— Begin —
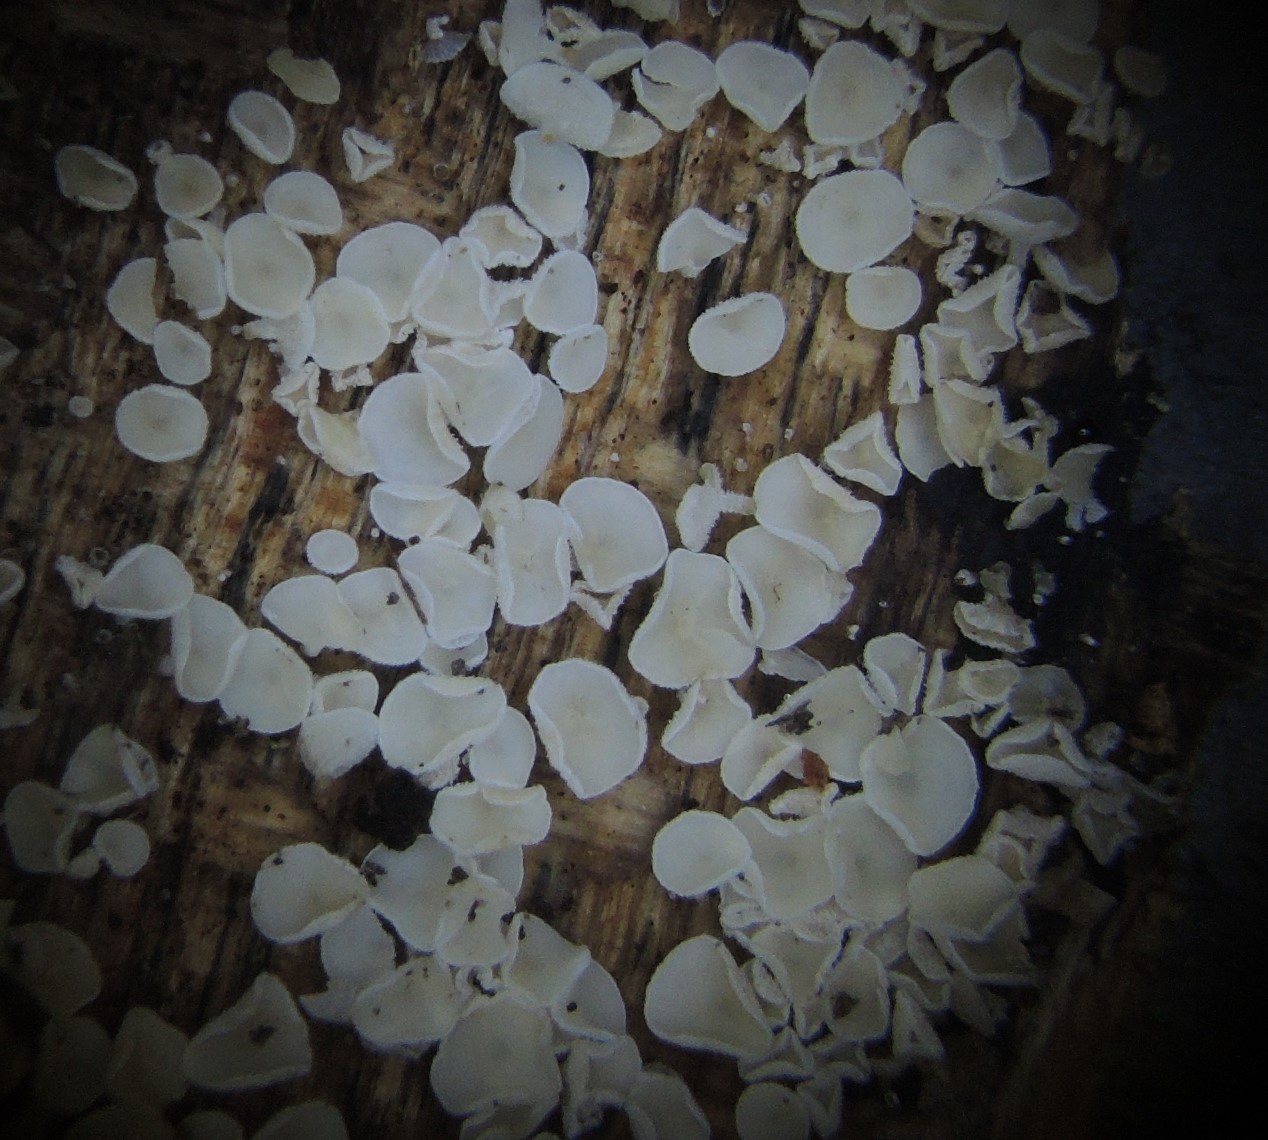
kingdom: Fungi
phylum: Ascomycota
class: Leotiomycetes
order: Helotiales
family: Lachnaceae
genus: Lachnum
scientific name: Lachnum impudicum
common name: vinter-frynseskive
— End —
— Begin —
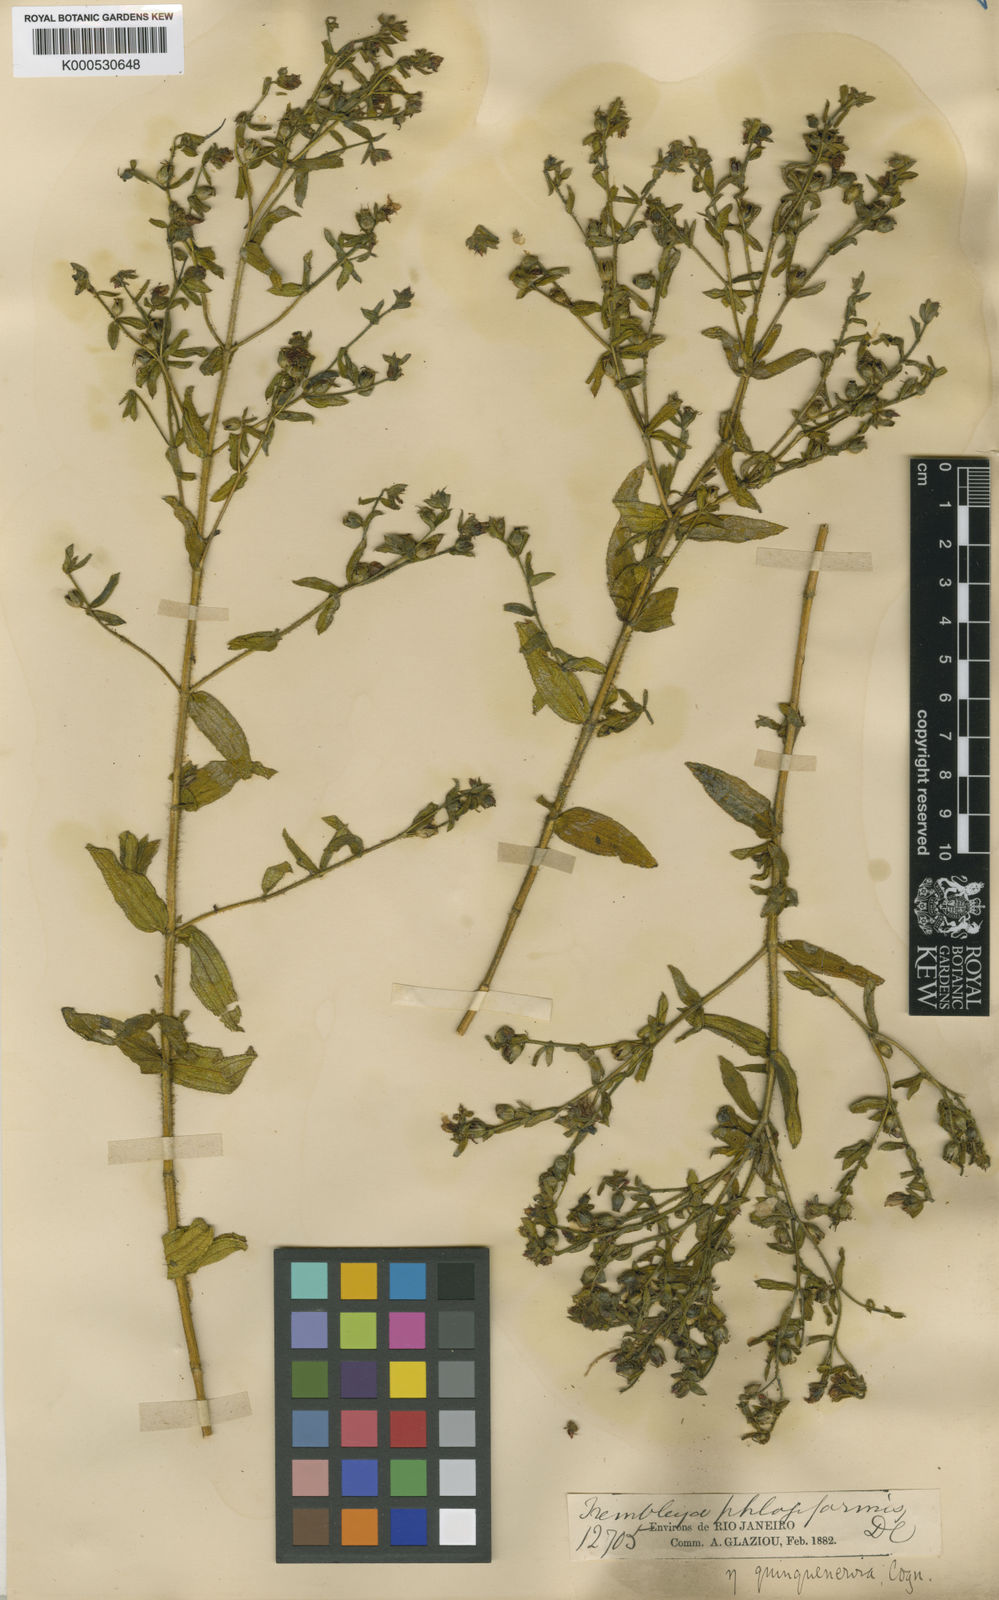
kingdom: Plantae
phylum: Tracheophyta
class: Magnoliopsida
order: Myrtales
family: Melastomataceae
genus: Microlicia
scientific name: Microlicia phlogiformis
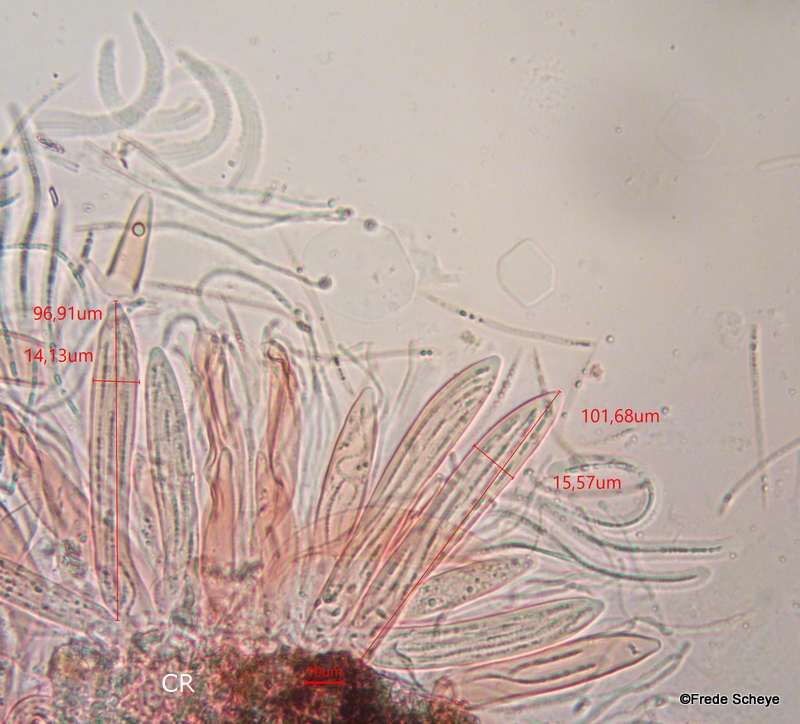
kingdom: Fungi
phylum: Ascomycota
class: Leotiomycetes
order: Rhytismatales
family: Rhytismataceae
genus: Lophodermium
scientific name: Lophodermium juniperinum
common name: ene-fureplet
— End —
* [INSTRUCTION]: Pull out every line from the rows above that contains the word "name". Match case exactly.

* [TASK RESULT]:
scientific name: Lachnum impudicum
common name: vinter-frynseskive
scientific name: Microlicia phlogiformis
scientific name: Lophodermium juniperinum
common name: ene-fureplet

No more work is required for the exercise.